The artificial lakes produced by the dams cover a large superficy (several square kilometres). The entire area is surrounded by trails and there are many excellent vantage points looking over the various lakes. Furthermore, there are many parking areas, bicycle rentals, and several restaurants around the lakes.
The largest and deepest lake is the westernmost Plate Taille, which in the winter frequently harbours uncommon species such as the Black-necked Grebe, Great Northern Diver (Common Loon), Black-throated Diver (Arctic Loon), or Velvet Scoter. Hundreds of birds of more common species are present on the water at most hours of the day, such as Common Teal, Tufted Duck, and Eurasian Wigeon.
The southernmost lake Falemprise is commonly occupied in the winter by Common Goldeneye, Common Pochard, and occasionnally small groups of Whooper Swan.
The "middle" lake, l'Eau d'Heure proper, may have in addition to the above species stray individuals of the species Greater Scaup, Smew, Goosander or occasionally geese such as Greylag Goose and Greater White-fronted Goose.
The woods surrounding the entire area are also quite rich in species, including notably Siskin, Bullfinch, Middle Spotted Woodpecker, and Eurasian Nuthatch.
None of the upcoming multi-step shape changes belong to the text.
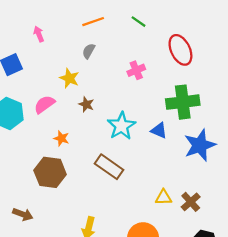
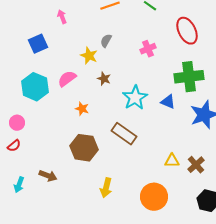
gray semicircle: (89, 51) -> (106, 41), moved
brown hexagon: (50, 172) -> (84, 148), moved

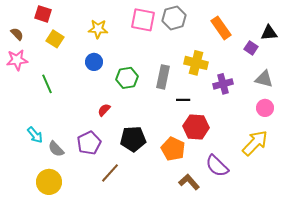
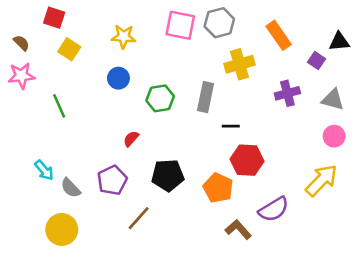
yellow cross: (196, 63) -> (240, 64), moved, turned -30
purple cross: (223, 84) -> (287, 93), moved
purple semicircle: (217, 166) -> (274, 209), turned -75

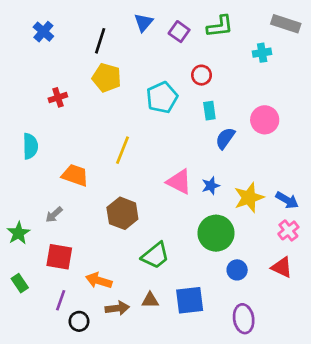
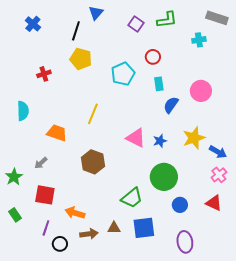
blue triangle: (144, 22) -> (96, 13), moved
yellow star: (249, 198) -> (194, 138), moved
green trapezoid: (155, 255) -> (132, 198), moved

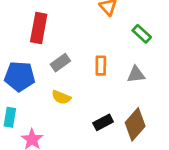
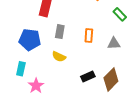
gray rectangle: (60, 63) -> (60, 32), turned -48

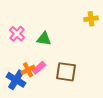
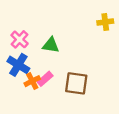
blue cross: (16, 80) -> (18, 65), moved

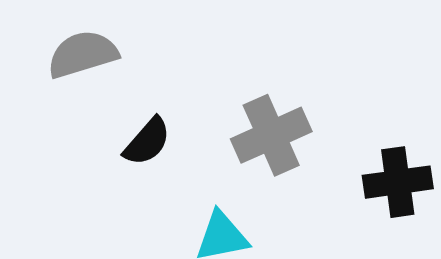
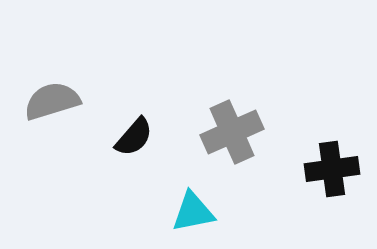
gray semicircle: (83, 54) -> (52, 101), moved

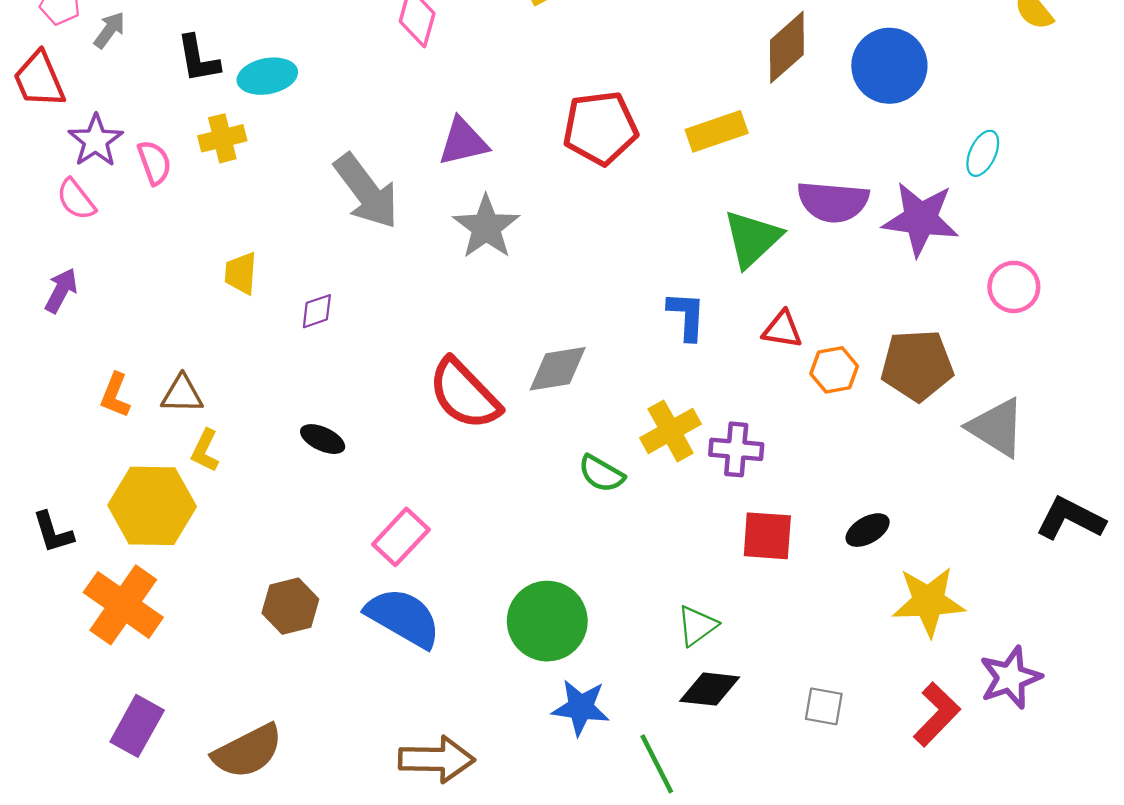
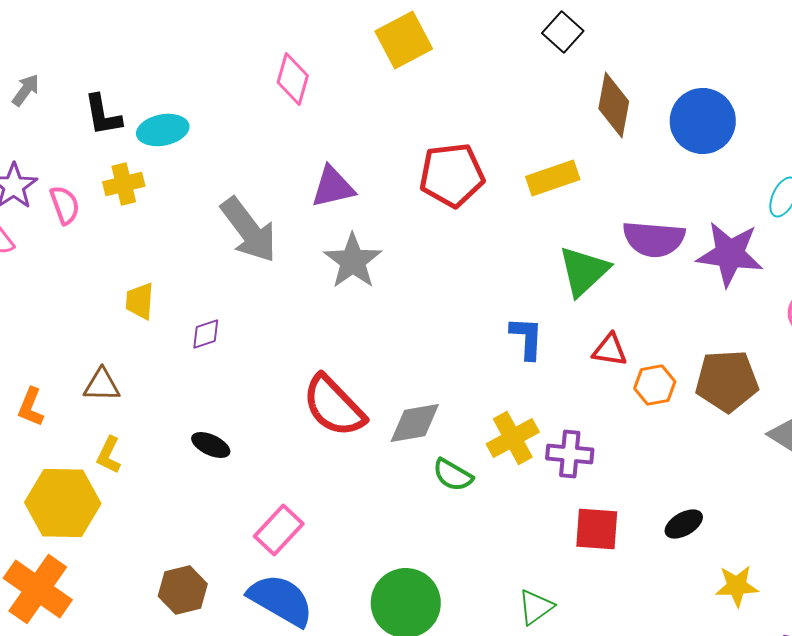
brown diamond: (787, 47) -> (614, 105), turned -38
gray diamond: (558, 369) -> (415, 423), moved
brown triangle: (182, 394) -> (102, 385), moved
yellow star: (929, 601) -> (737, 586), size x0.7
The entire site is also replete with seagulls of various species and common waterfowl such as Mallard, Tufted Duck, Eurasian Coot, Gadwall and Tufted Duck.
Unfortunately because of the important disturbances by high tourism in the spring and summer, there is little to observe at those seasons.
It is a half hour drive from Charleroi, most notably through route de Philippeville and the N5. The entire site is surrounded by large paved paths that can be travelled on by foot or by bicycle, and numerous small parking areas allow travel by car between distant areas of the lake for easier observation.